Man versus Machine: In the age of high-tech underwriting techniques, how much is subjective human data analysis really worth? Plenty, according to a study by doctoral economics student James Wang. He arrived at this conclusion after examining the loan and repayment information of 32,000 borrowers at a Chinese lender between 2010 and 2013. The study compared the performance of loans reviewed by loan officers against the decisions that a computer algorithm would have made using only hard data. The result: "The average loan officer contributes three times his or her annual pay in additional profits each year."

Also on the blog: Alternative online lenders are growing fast, but they'll have to clear a number of hurdles to sustain themselves, writes Kenneth A. Posner, chief of strategic planning and investor relations at Capital Bank Financial Corp. and a former Wall Street analyst.

Customers often blame banks for data breaches even when retailers are the ones at fault, writes Kevin Tynan, senior vice president of marketing at Liberty Bank in Chicago. That's why banks need to have a marketing strategy in place that will help them do damage control when hackers strike.

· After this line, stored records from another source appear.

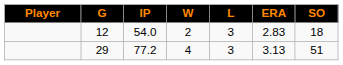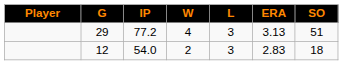rows swapped: 29 <-> 12
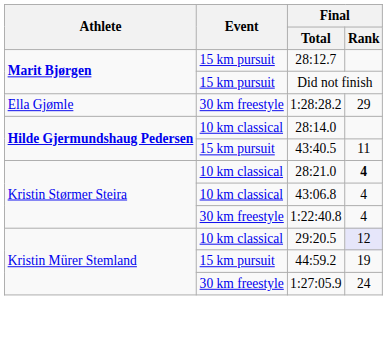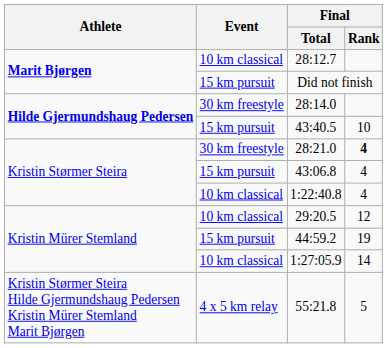28:12.7 | Event: 15 km pursuit -> 10 km classical
- row: Ella Gjømle | 30 km freestyle | 1:28:28.2 | 29
28:14.0 | Event: 10 km classical -> 30 km freestyle
43:40.5 | Final / Rank: 11 -> 10
28:21.0 | Event: 10 km classical -> 30 km freestyle
43:06.8 | Event: 10 km classical -> 15 km pursuit
1:22:40.8 | Event: 30 km freestyle -> 10 km classical
29:20.5 | Final / Rank: lavender background -> no background
1:27:05.9 | Event: 30 km freestyle -> 10 km classical
1:27:05.9 | Final / Rank: 24 -> 14
+ row: Kristin Størmer Steira Hilde Gjermundshaug Pedersen Kristin Mürer Stemland Marit Bjørgen | 4 x 5 km relay | 55:21.8 | 5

When banks treat cybersecurity compliance as a check-the-box exercise, they leave themselves wide-open to trouble, according to technology risk consultant Ryan Elmer. One big issue: many banks carry insurance policies that fail to protect them if corporate account takeovers occur on a customer's network.

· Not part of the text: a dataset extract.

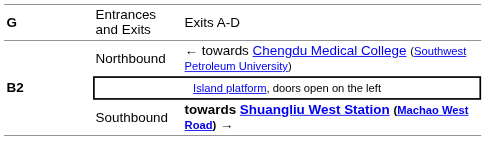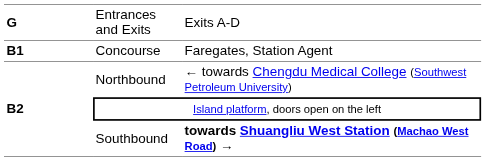+ row: B1 | Concourse | Faregates, Station Agent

BankThink contributors have a few suggestions for lawmakers now that a new Congress is in session. Jay Brinkmann, former chief economist with the Mortgage Bankers Association, recommends that Congress break the daunting task of reforming Fannie Mae and Freddie Mac into more sizable goals. Eric Grover, a principal at Intrepid Ventures, says lawmakers should start curbing the powers of the Consumer Financial Protection Bureau.

Security researcher Cameron Camp warns that EMV cards are hardly a foolproof way to block hackers and thieves. And Nick Bergiadis, chief executive of online mortgage origination firm Listoda, suggests that the mortgage industry embrace green energy and start letting homeowners finance the purchase of rooftop solar systems into their mortgages.